Altman’ın bu yorumu, bir kullanıcının nazik ifadelerin ChatGPT üzerinde maliyeti olup olmadığını sorması üzerine geldi. “Harcanan on milyonlarca dolar değerinde — hiç bir zaman bilemezsiniz,” diyerek yanıtlayan Altman, bu tür etkileşimlerin düşük de olsa operasyonel bir yük getirdiğini ima etti. ChatGPT’nin her yanıtı işlemek için belirli miktarda işlem gücü ve enerji tükettiği düşünüldüğünde, eklenen her kelimenin toplam maliyeti artırabileceği belirtiliyor.
Yapay zekâya karşı kibar davranmanın nedenleri kullanıcılar arasında farklılık gösteriyor. Bazı kullanıcılar, gelecekte yapay zekâ sistemlerinin bilinç kazanması hâlinde geçmişteki etkileşimlere göre insanlara karşı tavır alabileceği ihtimalini göz önünde bulunduruyor. Öte yandan, bazı kişiler ise bu nezaketi etik bir yaklaşım olarak benimsiyor. Yazılım mühendisi Carl Youngblood, “Günlük etkileşimlerimizdeki duyarsızlık, zamanla insanî becerilerimizi köreltiyor. Bu nedenle yapay zekâya da nazik davranmak bir tür kişisel gelişim aracı olabilir,” ifadelerini kullandı.
Elektrik tüketimi ve çevresel etkiler de tartışma konusu
Konuyla ilişkili olarak, ChatGPT gibi büyük dil modellerinin enerji tüketimi de bir süredir gündemde. Digiconomist kurucusu Alex de Vries’in 2023 yılında yayımladığı çalışmaya göre, tek bir ChatGPT sorgusu yaklaşık 3 watt-saat elektrik harcıyor. Ancak Epoch AI adlı araştırma kuruluşundan Josh You, bu rakamın fazla abartıldığını ve daha verimli modellerle birlikte tüketimin 0,3 watt-saat seviyesine düştüğünü savunuyor. Her hâlükârda, yüksek kullanıcı sayısıyla birlikte bu tür küçük ifadelerin bile büyük bir toplam enerji tüketimine yol açabileceği belirtiliyor.

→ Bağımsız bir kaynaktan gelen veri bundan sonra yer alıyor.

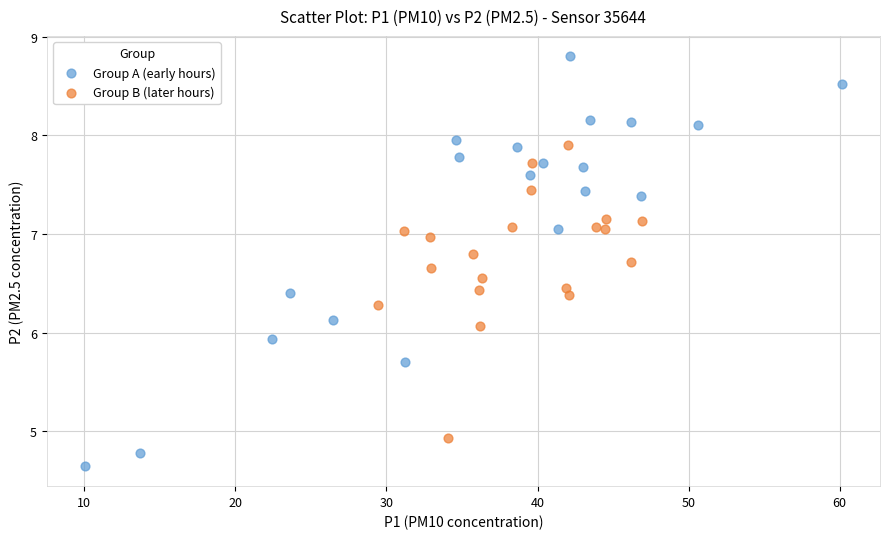

Which series reaches the maximum Y coordinate?

Group A (early hours)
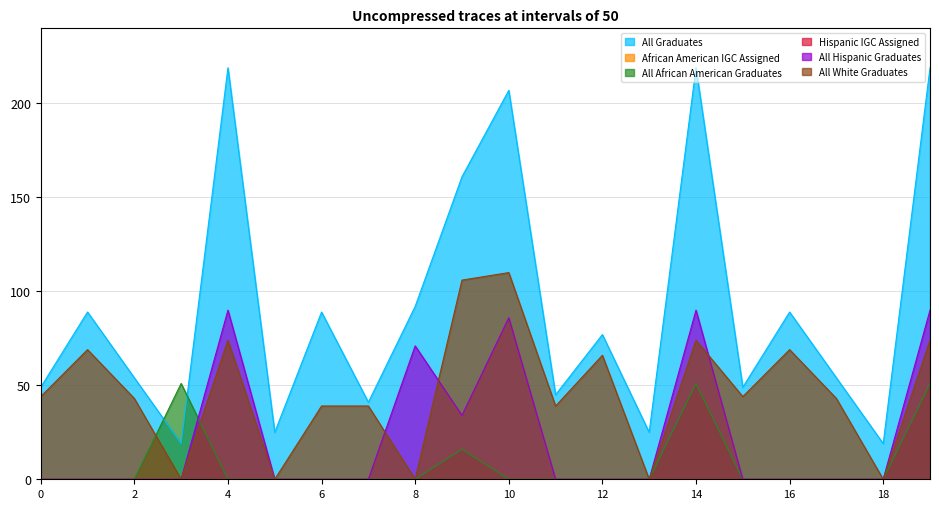

In All Graduates, how many points are lower than both neighbors (excluding endpoints)?

7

Bazı kullanıcılar ise neden bu tür nazik ifadelerin işlenmeden filtrelenmediğini sorguluyor. Ancak Altman, yapay zekâ çıktısının üretim maliyetinin her yıl yaklaşık on kat azaldığını, bu nedenle yakın vadede bu tür ifadelerin ciddi bir yük oluşturmayabileceğini de ifade etti.
Her şeye rağmen, OpenAI’nin genel mali tablosu olumlu yönde ilerliyor. Şirketin 2025 yılı sonuna kadar gelirlerini üç kat artırarak 12,7 milyar dolara ulaştırması bekleniyor. Ancak bu artışa rağmen OpenAI, 2029 yılına kadar nakit akışı açısından pozitif duruma geçmeyi beklemiyor. Şirket, bu tarihe kadar yıllık gelirlerinin 125 milyar doları aşacağını öngörüyor.
Tüm bunların yanında, Çin merkezli DeepSeek gibi rakiplerin hızla gelişmesi, OpenAI’nin pazardaki rekabet gücünü korumak için verimlilik ve maliyet yönetimi açısından daha stratejik adımlar atmasını zorunlu kılıyor.